(The request): Reproduce the lines from the records below verbatim, starting with the line containing "name author: A. Heller" and ending with the line containing "genus: Ageratina", including both of those lines.

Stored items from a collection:
[Begin]

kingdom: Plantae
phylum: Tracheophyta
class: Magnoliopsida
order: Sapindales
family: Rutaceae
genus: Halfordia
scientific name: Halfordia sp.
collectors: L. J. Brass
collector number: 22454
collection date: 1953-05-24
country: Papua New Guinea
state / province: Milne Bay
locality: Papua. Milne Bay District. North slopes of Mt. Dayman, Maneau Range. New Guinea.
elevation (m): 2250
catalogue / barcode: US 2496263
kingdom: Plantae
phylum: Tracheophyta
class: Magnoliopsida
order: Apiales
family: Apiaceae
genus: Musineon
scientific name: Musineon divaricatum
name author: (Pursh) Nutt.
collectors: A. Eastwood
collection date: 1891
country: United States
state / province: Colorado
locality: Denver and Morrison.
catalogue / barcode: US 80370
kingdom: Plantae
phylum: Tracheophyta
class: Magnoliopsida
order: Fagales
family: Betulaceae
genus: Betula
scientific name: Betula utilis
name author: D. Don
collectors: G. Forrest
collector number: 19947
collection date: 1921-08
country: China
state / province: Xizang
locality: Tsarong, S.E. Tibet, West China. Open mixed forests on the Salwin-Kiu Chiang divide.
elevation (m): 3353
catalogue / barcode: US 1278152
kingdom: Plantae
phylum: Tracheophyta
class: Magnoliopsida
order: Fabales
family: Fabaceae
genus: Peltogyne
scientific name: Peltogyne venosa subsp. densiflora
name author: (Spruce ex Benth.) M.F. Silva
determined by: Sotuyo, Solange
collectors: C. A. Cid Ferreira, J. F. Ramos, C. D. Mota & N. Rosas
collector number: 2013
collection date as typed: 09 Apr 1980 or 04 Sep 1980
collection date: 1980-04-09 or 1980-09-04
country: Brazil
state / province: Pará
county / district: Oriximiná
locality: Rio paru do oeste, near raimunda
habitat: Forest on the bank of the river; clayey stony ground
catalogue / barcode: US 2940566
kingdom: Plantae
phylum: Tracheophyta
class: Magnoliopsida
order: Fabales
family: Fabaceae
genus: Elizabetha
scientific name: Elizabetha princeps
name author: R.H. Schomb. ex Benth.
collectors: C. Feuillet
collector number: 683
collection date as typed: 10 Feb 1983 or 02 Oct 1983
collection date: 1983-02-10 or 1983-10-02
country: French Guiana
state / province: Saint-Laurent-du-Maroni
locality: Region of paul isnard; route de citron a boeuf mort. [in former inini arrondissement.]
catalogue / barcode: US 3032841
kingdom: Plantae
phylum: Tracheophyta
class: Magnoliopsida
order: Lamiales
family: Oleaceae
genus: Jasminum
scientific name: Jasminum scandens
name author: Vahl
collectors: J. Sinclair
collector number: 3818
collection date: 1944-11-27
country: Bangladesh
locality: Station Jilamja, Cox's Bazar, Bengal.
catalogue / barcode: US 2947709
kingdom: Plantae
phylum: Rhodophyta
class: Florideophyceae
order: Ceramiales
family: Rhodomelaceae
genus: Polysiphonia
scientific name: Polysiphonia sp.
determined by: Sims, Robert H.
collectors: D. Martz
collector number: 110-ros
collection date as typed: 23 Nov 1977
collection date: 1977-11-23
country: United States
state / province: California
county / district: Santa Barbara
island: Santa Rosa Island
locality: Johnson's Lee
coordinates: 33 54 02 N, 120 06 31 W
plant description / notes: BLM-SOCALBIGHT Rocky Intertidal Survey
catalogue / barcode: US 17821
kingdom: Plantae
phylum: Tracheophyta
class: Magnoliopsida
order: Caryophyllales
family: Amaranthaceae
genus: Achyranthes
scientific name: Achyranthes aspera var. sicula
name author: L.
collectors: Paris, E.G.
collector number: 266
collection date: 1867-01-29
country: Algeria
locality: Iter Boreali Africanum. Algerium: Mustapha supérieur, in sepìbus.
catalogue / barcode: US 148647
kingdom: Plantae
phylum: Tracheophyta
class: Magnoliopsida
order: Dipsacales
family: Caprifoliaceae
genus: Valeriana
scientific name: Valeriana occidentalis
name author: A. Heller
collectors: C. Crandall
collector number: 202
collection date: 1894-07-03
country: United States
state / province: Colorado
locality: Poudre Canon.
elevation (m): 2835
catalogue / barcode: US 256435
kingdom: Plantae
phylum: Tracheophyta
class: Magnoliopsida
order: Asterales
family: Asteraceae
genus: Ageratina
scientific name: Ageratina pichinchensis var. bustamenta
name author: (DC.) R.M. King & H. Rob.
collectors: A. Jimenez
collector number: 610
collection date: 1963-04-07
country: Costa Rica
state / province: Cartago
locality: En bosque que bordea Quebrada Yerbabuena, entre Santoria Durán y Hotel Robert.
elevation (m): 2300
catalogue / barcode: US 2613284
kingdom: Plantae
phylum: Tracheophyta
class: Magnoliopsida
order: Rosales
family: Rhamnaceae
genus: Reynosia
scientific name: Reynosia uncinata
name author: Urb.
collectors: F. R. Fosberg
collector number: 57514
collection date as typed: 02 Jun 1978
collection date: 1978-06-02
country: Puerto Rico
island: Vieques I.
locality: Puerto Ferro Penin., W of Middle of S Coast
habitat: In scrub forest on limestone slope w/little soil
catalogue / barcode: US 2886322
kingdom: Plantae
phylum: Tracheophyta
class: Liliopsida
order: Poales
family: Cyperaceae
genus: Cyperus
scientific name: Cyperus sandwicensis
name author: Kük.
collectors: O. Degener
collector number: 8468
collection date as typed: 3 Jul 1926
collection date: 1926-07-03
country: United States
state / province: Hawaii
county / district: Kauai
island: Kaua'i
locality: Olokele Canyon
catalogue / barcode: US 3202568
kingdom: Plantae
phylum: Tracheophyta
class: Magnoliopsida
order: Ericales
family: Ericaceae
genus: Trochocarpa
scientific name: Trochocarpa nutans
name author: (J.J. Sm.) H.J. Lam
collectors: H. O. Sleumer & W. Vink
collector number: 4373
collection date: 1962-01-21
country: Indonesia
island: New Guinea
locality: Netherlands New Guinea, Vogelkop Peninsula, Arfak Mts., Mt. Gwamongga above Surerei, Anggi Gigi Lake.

[End]

(Expected output):
name author: A. Heller
collectors: C. Crandall
collector number: 202
collection date: 1894-07-03
country: United States
state / province: Colorado
locality: Poudre Canon.
elevation (m): 2835
catalogue / barcode: US 256435
kingdom: Plantae
phylum: Tracheophyta
class: Magnoliopsida
order: Asterales
family: Asteraceae
genus: Ageratina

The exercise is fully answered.